- Infrastructure as Code (IaC): using Terraform, you get an infrastructure that’s smooth and efficient
- State management: Terraform saves the current infrastructure state, so you can review further changes without applying them. Also, state can be stored remotely, so you can work on the infrastructure in a team
- Scalability and flexibility: the infrastructure built based on this boilerplate can be expanded and updated anytime
- Comprehensiveness: you get scaling and monitoring instruments along with the basic infrastructure. You don’t need to manually modify anything in the infrastructure; you can simply make changes in Terraform as needed and deploy them to AWS and Kubernetes
- Control over resources: the IaC approach makes the infrastructure more observable and prevents waste of resources
- Clear documentation: your Terraform code effectively becomes your project documentation. It means that you can add new members to the team, and it won’t take them too much time to figure out how the infrastructure works
- Safe and polished: we’ve used these solutions in our own large-scale, high-load projects.
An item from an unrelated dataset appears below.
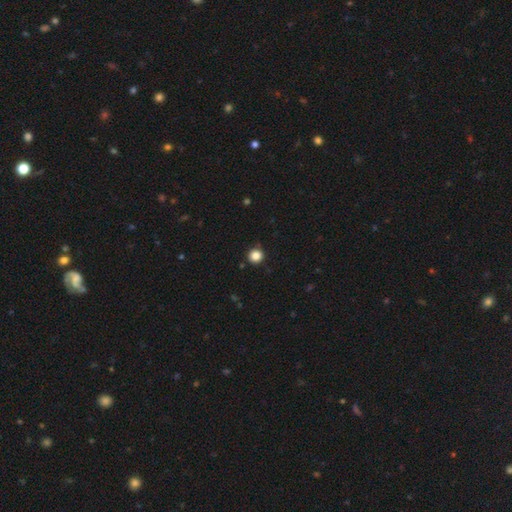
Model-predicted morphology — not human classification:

We’ve been perfecting this infrastructure building process for months, making sure that it results in a system that is safe to use, secure, and reliable
- Saves time: you can spend weeks doing your own research and making the unavoidable mistakes to build an infrastructure like this. Instead, you can rely on this boilerplate and create the infrastructure you need within a day
- It’s free: we’re happy to share the results of our work
This repository contains terraform modules and configuration of the Mad Devs team for the rapid deployment of a Kubernetes cluster, supporting services, and the underlying AWS infrastructure.
In our company’s work, we have tried many infrastructure solutions and services and traveled the path from on-premise hardware to serverless. As of today, Kubernetes has become our standard platform for deploying applications, and AWS has become the main cloud.
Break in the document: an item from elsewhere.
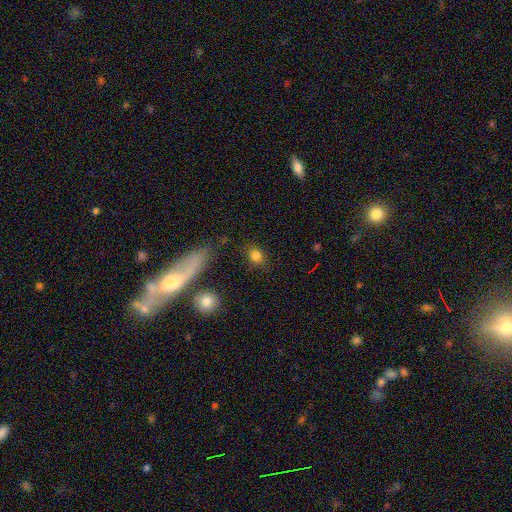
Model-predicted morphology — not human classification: smooth 82%, star or artifact 11%, featured or disk 7%. Down the decision tree: how rounded — round (52%); merging — none (80%).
It is worth noting here that although 90% of our and our clients’ projects are hosted on AWS and AWS EKS is used as the Kubernetes platform, we do not insist, do not drag everything to Kubernetes, and do not force anyone to be hosted on AWS. Kubernetes is offered only after the collection and analysis of service architecture requirements.
And then, when choosing Kubernetes, it makes almost no difference to applications how the cluster itself is created—manually, through kops or using managed services from cloud providers—in essence, the Kubernetes platform is the same everywhere. So the choice of a particular provider is then made based on additional requirements, expertise, etc.
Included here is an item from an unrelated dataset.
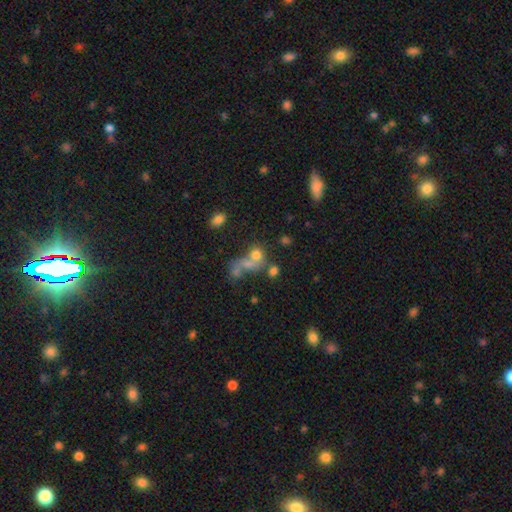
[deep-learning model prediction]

We know that the current implementation is far from being perfect. For example, we deploy services to the cluster
using terraform
: it is rather clumsy and against the k8s approache, but it is convenient for bootstrapping because,
by using state and interpolation, we convey proper IDs
, ARNs
, and other attributes to resources and names or
secrets to templates and generated values from them for the required charts all within terraform.
There are more specific drawbacks: the data "template_file"
resources that we used for most templates are extremely inconvenient for development and debugging, especially if there are 500+ line rolls like terraform/layer2-k8s/templates/elk-values.yaml
. Also, despite helm3
got rid of the tiller
, a large number of helm releases still at some point leads to plan hanging. Partially, but not always, it can be solved by terraform apply -target
, but for the consistency of the state, it is desirable to execute plan
and apply
on the entire configuration. If you are going to use this boilerplate, it is advisable to split the terraform/layer2-k8s
layer into several ones, taking out large and complex releases into separate modules.
You may reasonably question the number of .tf files. This monolith certainly should be refactored and split into many micro-modules adopting terragrunt approach. This is exactly what we will do in the near future, solving along the way the problems described above.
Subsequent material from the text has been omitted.